The move by state education officials comes less than a month after John Covington abruptly resigned as the Kansas City superintendent to take a job leading a Michigan agency overseeing that state's poorest-performing schools. While in Kansas City, Covington oversaw the closure of nearly half the schools in the district, whose enrollment has shrunk to about 17,000 from a peak of 75,000 in the late 1960s.
Parents, like Dana Cutler of Kansas City, were filled with questions and confusion Tuesday,
Said Cutler: "Kids who are graduating in May ... what will they be facing? How does that affect their future and their possibilities, their hopes?"
One board member told KSHB that the status change will not take away the validity of a student's education or diploma or ability to qualify for college. The board member said colleges focus more on ACT and SAT scores and a student's grade-point average, not a district's accreditation.
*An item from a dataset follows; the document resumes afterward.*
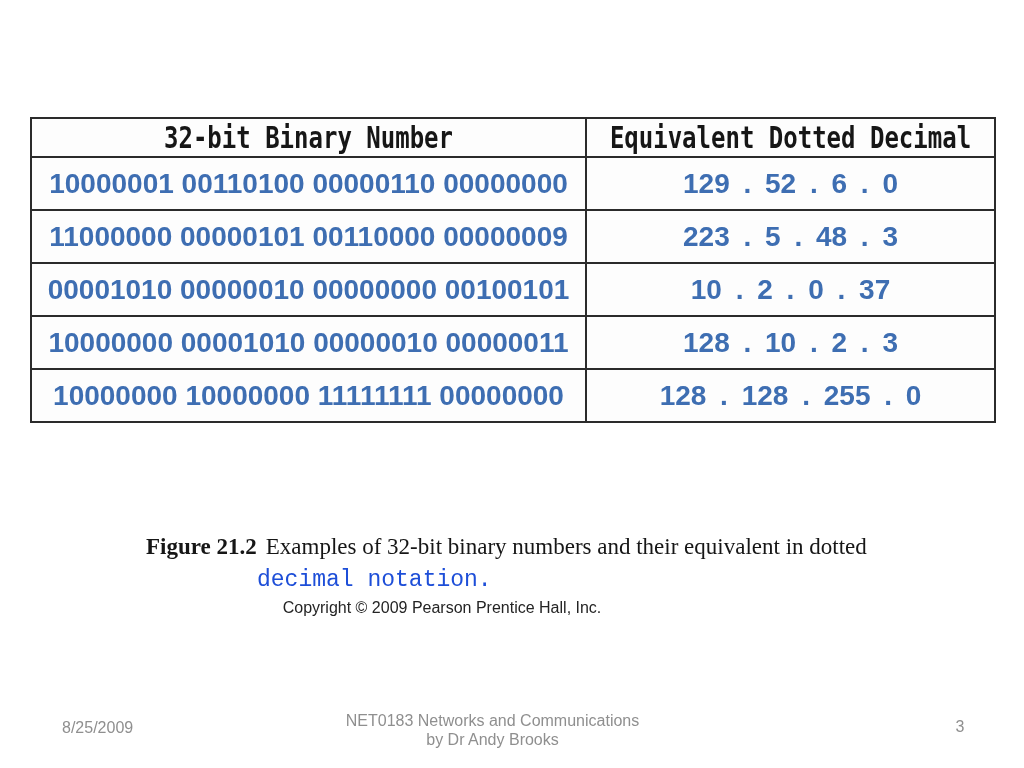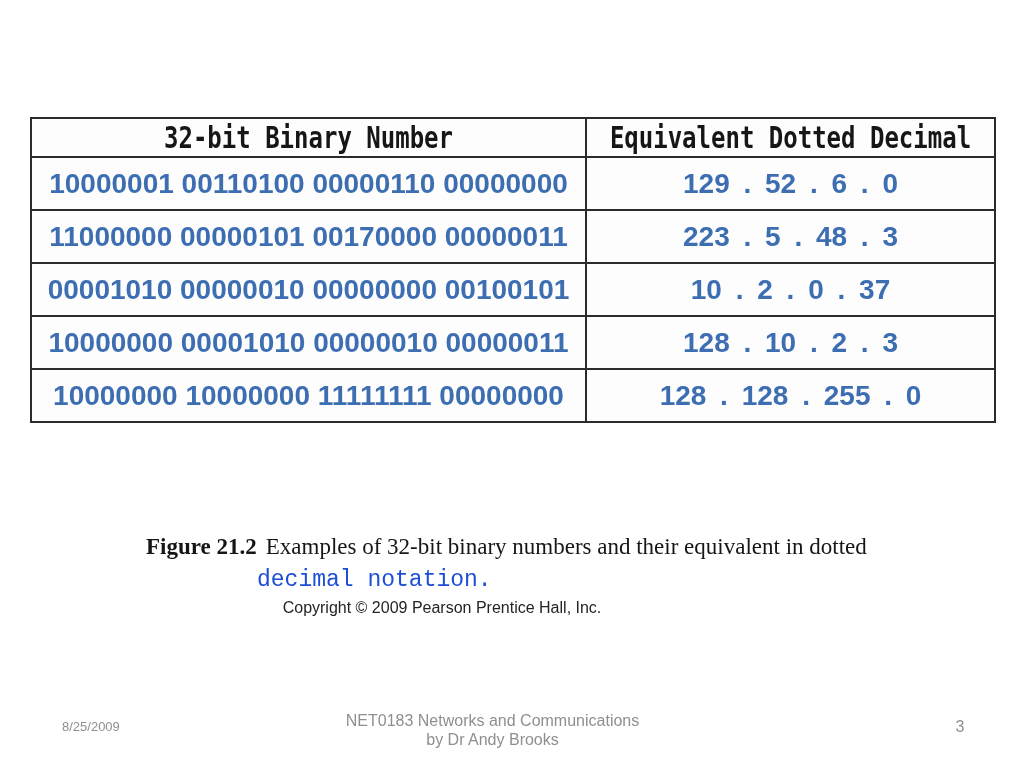"11000000 00000101 00170000 00000011" td.bin-cell { text: 00170000 00000011 -> 00110000 00000009 }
One thing that would change is a parent's ability to move a child out of the district, which has nearly 17,400 students.
State law allows families living in an unaccredited district to attend neighboring school districts or move a child to districts in neighboring counties. That could be devastating to the Kansas City district.
School board members have said in the past they worry of a mass exodus of students, which could mean the shuttering the district.
If the district is unable to gain accreditation, parents are able to transfer a child to any school district within Jackson County or go to Clay, Platte or Cass counties.
The financial burden would be on Kansas City's school district.
Current law places the burden of transportation costs on the unaccredited district and requires it to transfer tuition to the new district.
'It tears you apart'
The district's interim superintendent, R. Stephen Green, is the 27th superintendent in Kansas City since 1969. Green most recently served as president and CEO of Kauffman Scholars Inc. The program provides intensive tutoring and life-skills to Kansas City-area youths from middle school through college.
Stan Archie, a state education board member from Kansas City, said he hopes for improvement in the district and that the loss of accreditation could help to boost the resources and attention paid to its schools.
"It tears you apart to do something that you think is going to remanufacture the district and restructure it in a way — that at least in the preliminary stages — is going to create some challenges," Archie said.
Before state education officials met Tuesday, the district announced it would hold town hall meetings Wednesday and Thursday for officials to explain the effect of the accreditation decision. In a document about the accreditation process posted on the district's website before the state board meeting, the district said local officials would continue working to implement a plan for improving the education of students.
The board also evaluated accreditation of 17 other school districts Tuesday. No other district lost accreditation.
Amy Hawley from NBC News affiliate KSHB-TV contributed to this report, as did The Associated Press.